• _Task instructions_
Write out every line of the material below word for word, leaving out the pictures.

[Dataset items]
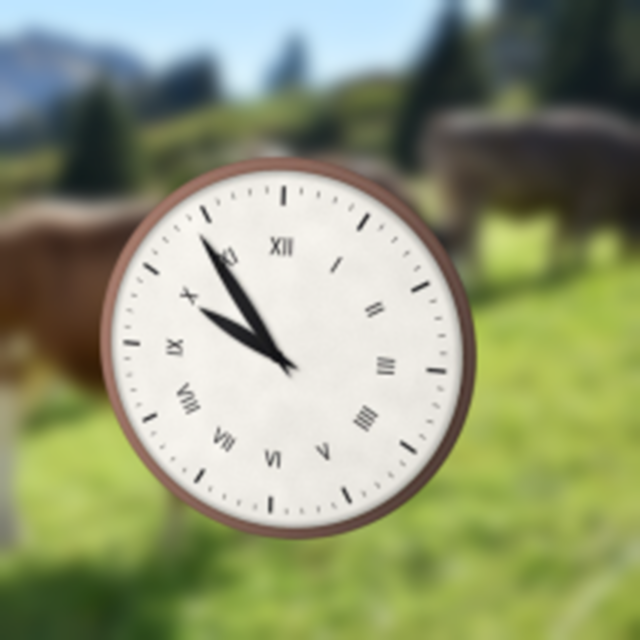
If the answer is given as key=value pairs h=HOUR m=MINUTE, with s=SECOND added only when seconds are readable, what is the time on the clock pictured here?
h=9 m=54
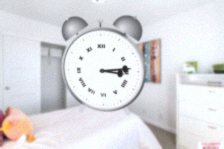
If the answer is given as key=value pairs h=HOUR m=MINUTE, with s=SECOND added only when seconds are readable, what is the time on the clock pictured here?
h=3 m=14
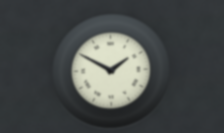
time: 1:50
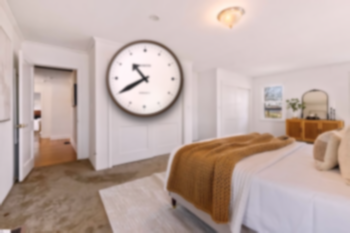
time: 10:40
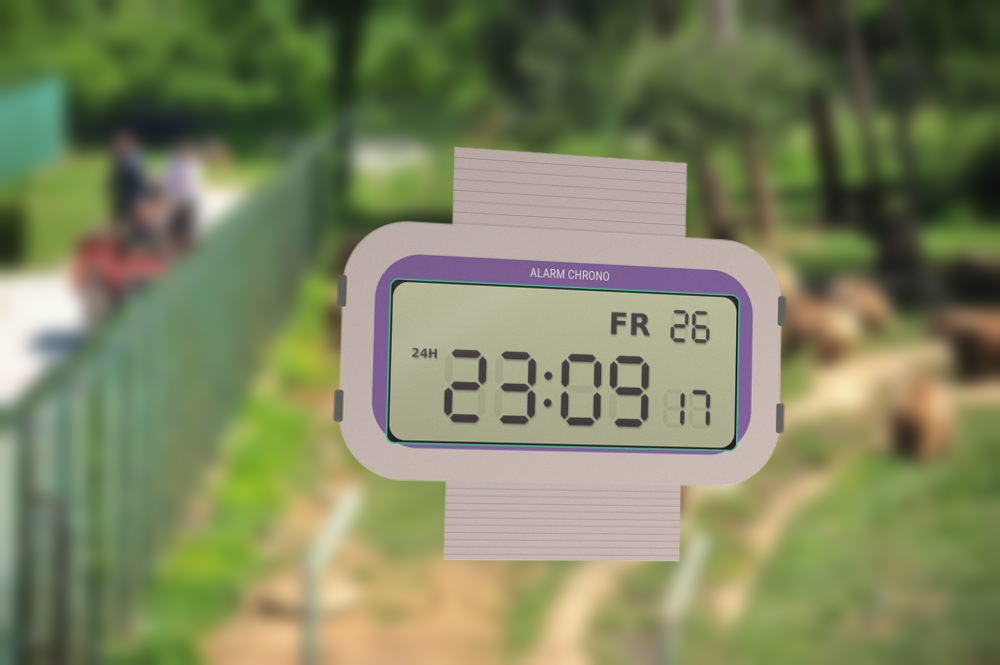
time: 23:09:17
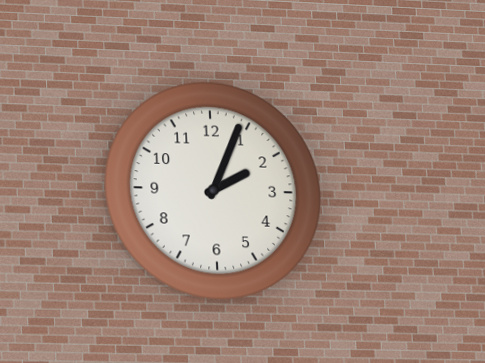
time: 2:04
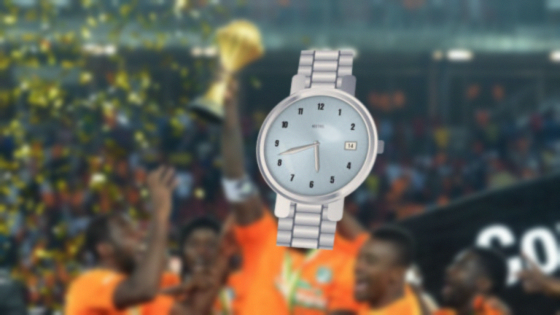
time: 5:42
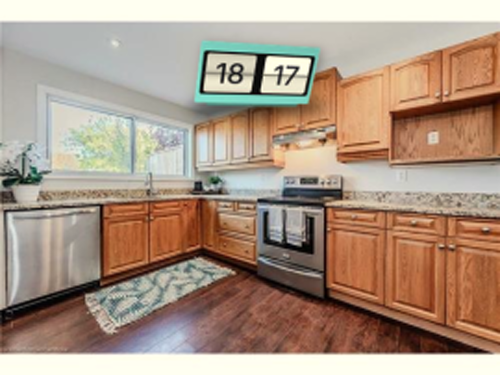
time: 18:17
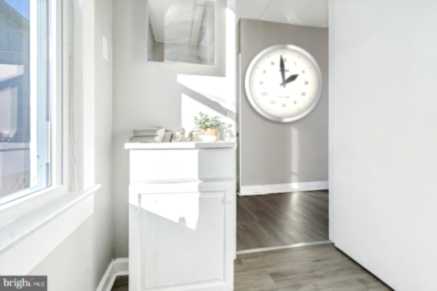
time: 1:59
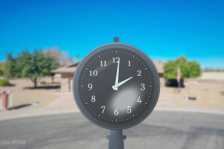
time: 2:01
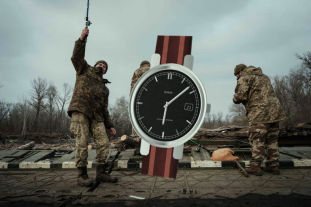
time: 6:08
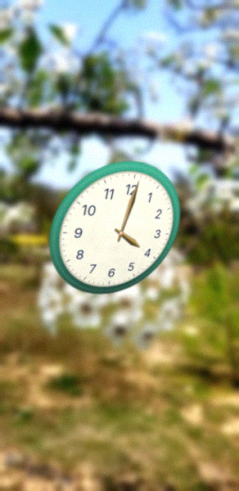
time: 4:01
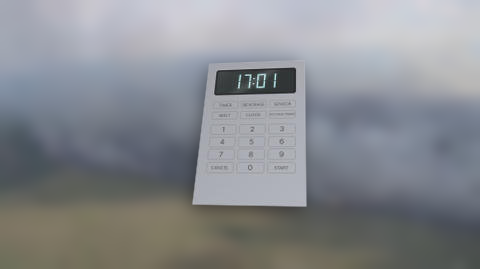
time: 17:01
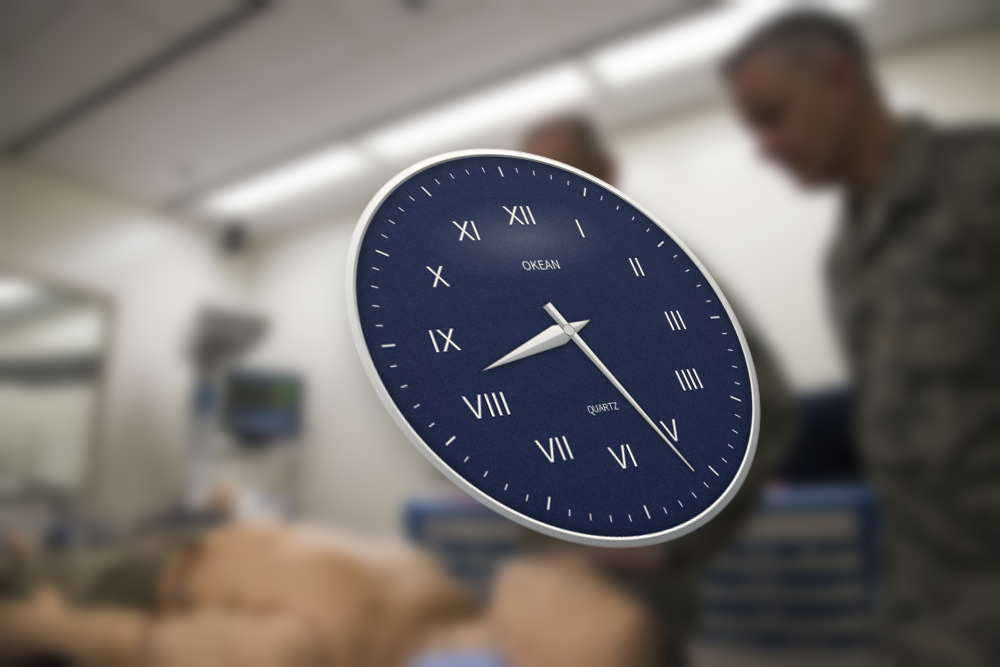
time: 8:26
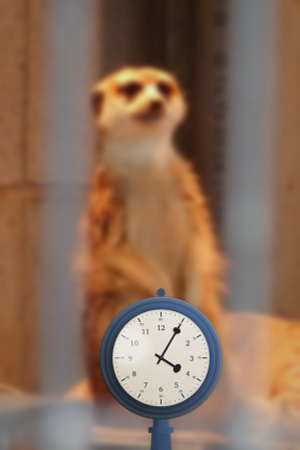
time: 4:05
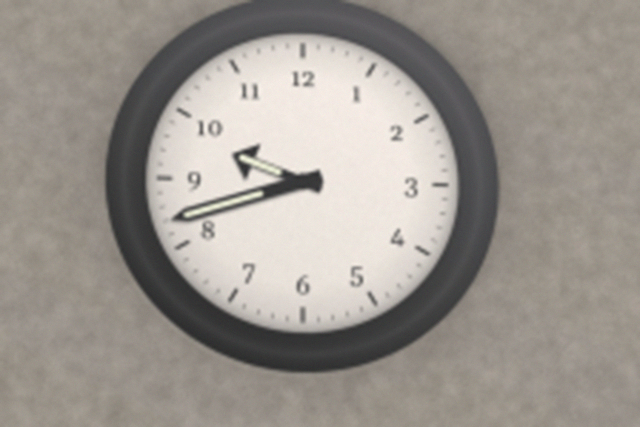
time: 9:42
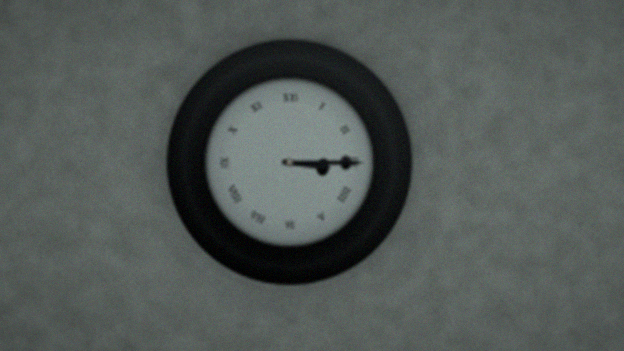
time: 3:15
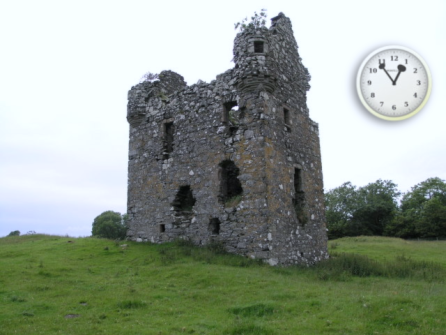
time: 12:54
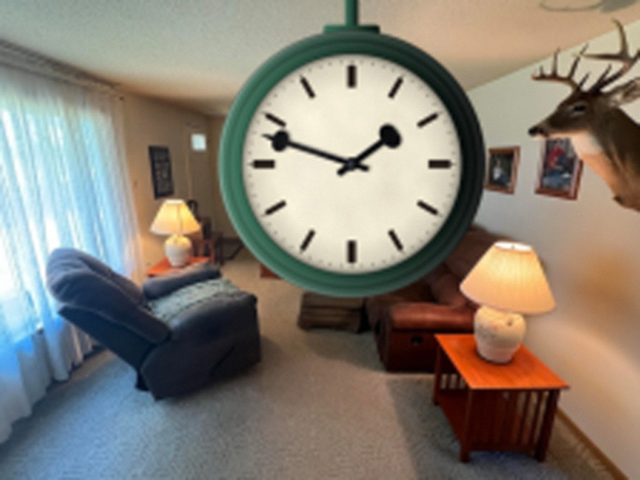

• _Answer for this exercise_
If the answer is given as key=value pairs h=HOUR m=MINUTE, with s=SECOND added only when seconds are readable, what is the time on the clock pictured here?
h=9 m=54
If the answer is given as key=value pairs h=HOUR m=MINUTE, with s=SECOND added only when seconds are readable, what is the time on the clock pictured here?
h=3 m=14
time: 1:50
time: 10:40
time: 23:09:17
time: 2:04
time: 5:42
time: 18:17
time: 1:59
time: 2:01
time: 6:08
time: 4:01
time: 17:01
time: 8:26
time: 4:05
time: 9:42
time: 3:15
time: 12:54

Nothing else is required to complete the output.